April 30, 2004, 9:29 a.m.
Rumsfeld’s War, Powell’s Occupation
http://www.nationalreview.com/comment/lerner200404300929.asp

Rumsfeld wanted Iraqis in on the action ­ right from the beginning.

By Barbara Lerner

The latest post-hoc conventional wisdom on Iraq is that Defense Secretary Rumsfeld won the war but lost the occupation. There are two problems with this analysis (which comes, most forcefully, from The Weekly Standard). First, it's not Rumsfeld's occupation; it's Colin Powell's and George Tenet's. Second, although it's painfully obvious that much is wrong with this occupation, it's simple-minded to assume that more troops will fix it. More troops may be needed now, but more of the same will not do the job. Something different is needed ­ and was, right from the start.

A Rumsfeld occupation would have been different, and still might be. Rumsfeld wanted to put an Iraqi face on everything at the outset ­ not just on the occupation of Iraq, but on its liberation too. That would have made a world of difference.

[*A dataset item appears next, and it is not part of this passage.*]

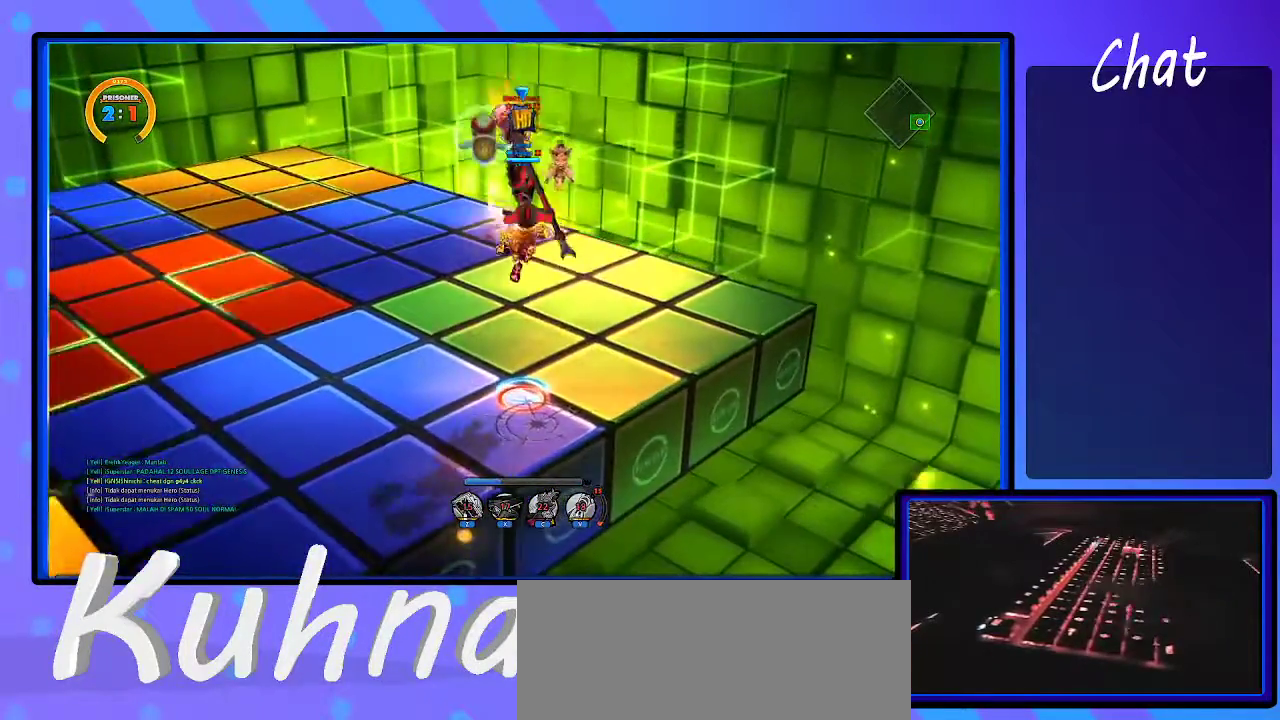
{"keys": [], "events": [[133, "d", "up"]]}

Rumsfeld's plan was to train and equip ­ and then transport to Iraq ­ some 10,000 Shia and Sunni freedom fighters led by Shia exile leader Ahmed Chalabi and his cohorts in the INC, the multi-ethnic anti-Saddam coalition he created. There, they would have joined with thousands of experienced Kurdish freedom fighters, ably led, politically and militarily, by Jalal Talabani and Massoud Barzani. Working with our special forces, this trio would have sprung into action at the start of the war, striking from the north, helping to drive Baathist thugs from power, and joining Coalition forces in the liberation of Baghdad. That would have put a proud, victorious, multi-ethnic Iraqi face on the overthrow of Saddam Hussein, and it would have given enormous prestige to three stubbornly independent and unashamedly pro-American Iraqi freedom fighters: Chalabi, Talabani, and Barzani.

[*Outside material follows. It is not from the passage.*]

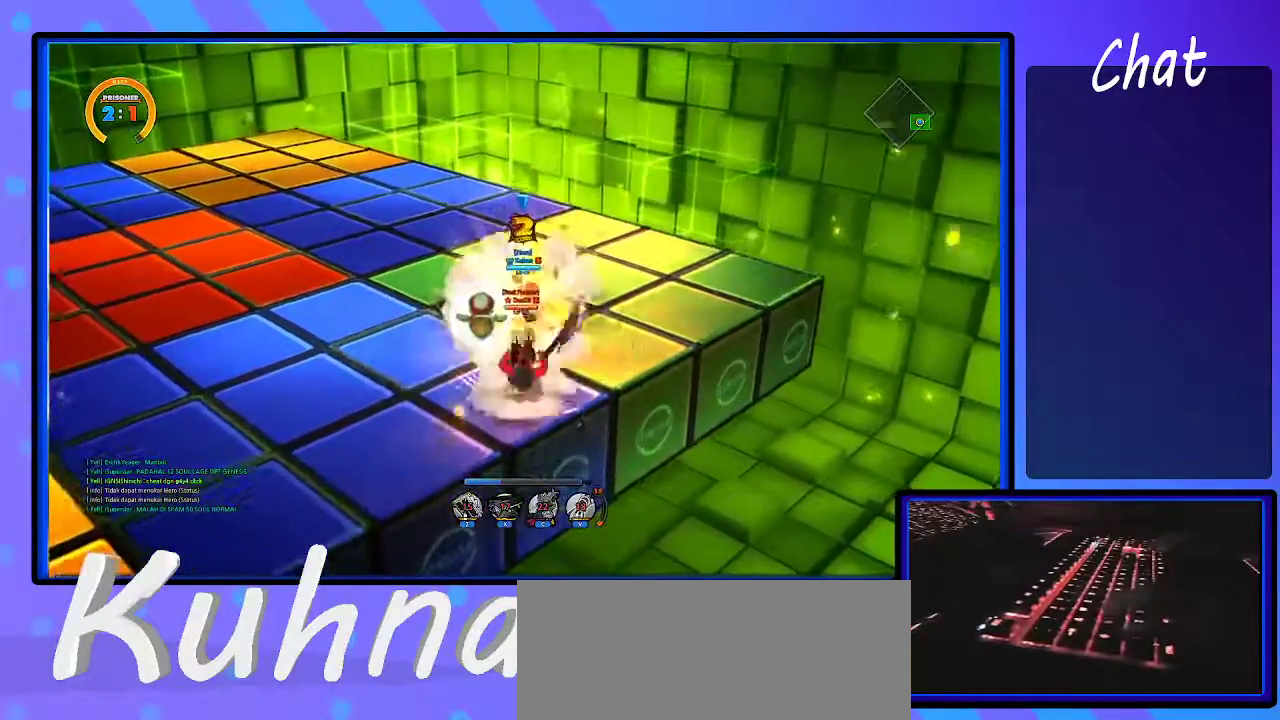
{"keys": [], "events": []}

Jay Garner, the retired American general Rumsfeld chose to head the civilian administration of the new Iraq, planned to capitalize on that prestige immediately by appointing all three, along with six others, to head up Iraq's new transitional government. He planned to cede power to them in a matter of weeks ­ not months or years ­ and was confident that they would work with him, not against him, because two of them already had. General Garner, after all, is the man who headed the successful humanitarian rescue mission that saved the Kurds in the disastrous aftermath of Gulf War I, after the State Department-CIA crowd and like thinkers in the first Bush administration betrayed them. Kurds are not a small minority ­ and they remember. The hero's welcome they gave General Garner when he returned to Iraq last April made that crystal clear.

Finally, Secretary Rumsfeld wanted to cut way down on the infiltration of Syrian and Iranian agents and their foreign terrorist recruits, not just by trying to catch them at the border ­ a losing game, given the length of those borders ­ but by pursuing them across the border into Syria to strike hard at both the terrorists and their Syrian sponsors, a move that would have forced Iran as well as Syria to reconsider the price of trying to sabotage the reconstruction of Iraq.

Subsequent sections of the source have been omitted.